== Document extract ==
◆ ◆ ◆ ◆ ◆

Available protein structures:
- PDB: 1oxy :110-373 1nol :110-373 1lla :110-373 1ll1 :110-373 1hc1A:136-393 1hcyD:136-393 1hc6B:136-393 1hc4C:136-393 1hc3C:136-393 1hc5C:136-393 1hc2C:136-393 IPR000896 PF00372 (ECOD; PDBsum)
- AlphaFold: IPR000896; PF00372;

= Hemocyanin =

Copper metalloprotein

Hemocyanins (also spelled haemocyanins and abbreviated Hc) are proteins that transport oxygen throughout the bodies of some invertebrate animals. These metalloproteins contain two copper atoms that reversibly bind a single oxygen molecule (O_{2}). They are second only to hemoglobin in frequency of use as an oxygen transport molecule. Unlike the hemoglobin in red blood cells found in vertebrates, hemocyanins are not confined in blood cells, but are instead suspended directly in the hemolymph. Oxygenation causes a color change between the colorless Cu(I) deoxygenated form and the blue Cu(II) oxygenated form.

== Species distribution ==
Hemocyanin was first discovered in Octopus vulgaris by Leon Fredericq in 1878. The presence of copper in molluscs was detected even earlier by Bartolomeo Bizio in 1833. Hemocyanins are found in the Mollusca and Arthropoda, including cephalopods and crustaceans, and utilized by some land arthropods such as the tarantula Eurypelma californicum, the emperor scorpion, and the centipede Scutigera coleoptrata. Also, larval storage proteins in many insects appear to be derived from hemocyanins.

◆ ◆ ◆ ◆ ◆

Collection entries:
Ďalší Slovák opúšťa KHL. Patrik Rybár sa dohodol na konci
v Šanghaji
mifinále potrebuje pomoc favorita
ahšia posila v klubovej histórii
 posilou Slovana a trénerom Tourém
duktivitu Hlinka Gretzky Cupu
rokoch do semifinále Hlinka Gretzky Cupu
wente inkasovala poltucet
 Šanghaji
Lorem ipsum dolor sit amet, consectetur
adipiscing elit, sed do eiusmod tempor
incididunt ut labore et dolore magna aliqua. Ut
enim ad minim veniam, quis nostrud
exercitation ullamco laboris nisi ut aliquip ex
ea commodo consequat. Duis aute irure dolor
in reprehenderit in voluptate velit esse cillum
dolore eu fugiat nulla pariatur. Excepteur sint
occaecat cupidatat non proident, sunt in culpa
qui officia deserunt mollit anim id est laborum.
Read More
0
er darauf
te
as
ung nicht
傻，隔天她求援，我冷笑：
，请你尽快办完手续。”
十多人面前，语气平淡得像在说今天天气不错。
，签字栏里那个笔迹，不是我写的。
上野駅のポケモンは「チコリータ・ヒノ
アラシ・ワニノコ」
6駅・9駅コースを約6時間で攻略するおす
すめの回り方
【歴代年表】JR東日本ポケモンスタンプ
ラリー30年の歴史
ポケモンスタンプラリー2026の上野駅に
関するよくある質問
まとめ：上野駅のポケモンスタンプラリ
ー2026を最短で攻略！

◆ ◆ ◆ ◆ ◆

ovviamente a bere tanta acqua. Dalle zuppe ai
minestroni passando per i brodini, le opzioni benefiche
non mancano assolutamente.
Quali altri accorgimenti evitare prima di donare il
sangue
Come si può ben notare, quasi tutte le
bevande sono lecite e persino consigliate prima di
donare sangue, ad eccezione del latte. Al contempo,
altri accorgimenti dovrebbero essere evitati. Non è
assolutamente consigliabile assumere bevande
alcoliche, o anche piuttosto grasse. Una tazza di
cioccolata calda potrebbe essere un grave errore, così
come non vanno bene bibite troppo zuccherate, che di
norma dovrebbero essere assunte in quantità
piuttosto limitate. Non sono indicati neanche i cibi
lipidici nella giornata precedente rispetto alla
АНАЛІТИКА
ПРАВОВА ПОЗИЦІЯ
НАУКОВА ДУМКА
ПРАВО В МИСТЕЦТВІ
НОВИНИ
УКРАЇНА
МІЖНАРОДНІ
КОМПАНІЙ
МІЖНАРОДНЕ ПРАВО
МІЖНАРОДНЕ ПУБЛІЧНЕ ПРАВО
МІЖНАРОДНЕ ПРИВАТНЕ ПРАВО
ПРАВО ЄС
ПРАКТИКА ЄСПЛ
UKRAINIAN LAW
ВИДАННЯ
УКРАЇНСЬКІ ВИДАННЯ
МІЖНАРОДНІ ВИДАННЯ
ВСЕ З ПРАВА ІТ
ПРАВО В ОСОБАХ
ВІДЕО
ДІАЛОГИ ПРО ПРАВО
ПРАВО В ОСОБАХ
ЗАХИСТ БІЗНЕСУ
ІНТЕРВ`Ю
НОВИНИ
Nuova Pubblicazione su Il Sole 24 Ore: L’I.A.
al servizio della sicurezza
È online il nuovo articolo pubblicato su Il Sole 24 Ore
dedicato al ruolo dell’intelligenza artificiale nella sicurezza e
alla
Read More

◆ ◆ ◆ ◆ ◆

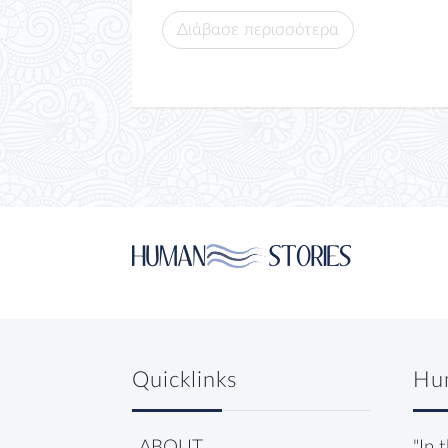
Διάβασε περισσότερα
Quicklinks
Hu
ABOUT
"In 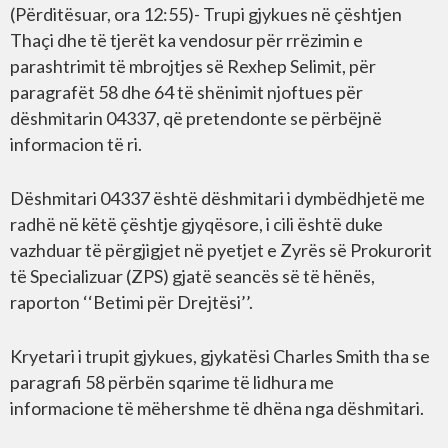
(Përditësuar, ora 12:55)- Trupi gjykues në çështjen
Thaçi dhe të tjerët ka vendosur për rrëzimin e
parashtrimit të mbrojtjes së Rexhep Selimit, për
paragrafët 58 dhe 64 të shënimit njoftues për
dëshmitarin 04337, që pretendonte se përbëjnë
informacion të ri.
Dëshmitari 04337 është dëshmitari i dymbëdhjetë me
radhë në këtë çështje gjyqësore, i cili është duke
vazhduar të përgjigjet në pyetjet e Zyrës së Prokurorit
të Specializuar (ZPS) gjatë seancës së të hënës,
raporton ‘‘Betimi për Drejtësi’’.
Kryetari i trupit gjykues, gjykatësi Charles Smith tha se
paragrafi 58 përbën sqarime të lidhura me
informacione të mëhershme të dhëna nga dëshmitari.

◆ ◆ ◆ ◆ ◆

== Activity A ==
In the hemocyanin text, who first discovered hemocyanin, and in which animal?
== Activity B ==
Resume the hemocyanin text after its last sentence.
You won't need any of the items.

== Task output A ==
Leon Fredericq first discovered hemocyanin in Octopus vulgaris, in 1878.

== Task output B ==
== The hemocyanin superfamily ==
The arthropod hemocyanin superfamily is composed of phenoloxidases, hexamerins, pseudohemocyanins or cryptocyanins, and (dipteran) hexamerin receptors.

Phenoloxidase are copper-containing tyrosinases. These proteins are involved in the process of sclerotization of arthropod cuticle, in wound healing, and humoral immune defense. Phenoloxidase is synthesized by zymogens and are activated by cleaving an N-terminal peptide.

Hexamerins are storage proteins commonly found in insects. These proteins are synthesized by the larval fat body and are associated with molting cycles or nutritional conditions.

Pseudohemocyanin and cryptocyanins genetic sequences are closely related to hemocyanins in crustaceans. These proteins have a similar structure and function, but lack the copper binding sites.

The evolutionary changes within the phylogeny of the hemocyanin superfamily are closely related to the emergence of these different proteins in various species. The proteins within this superfamily would not be well understood without the extensive studies of hemocyanin in arthropods.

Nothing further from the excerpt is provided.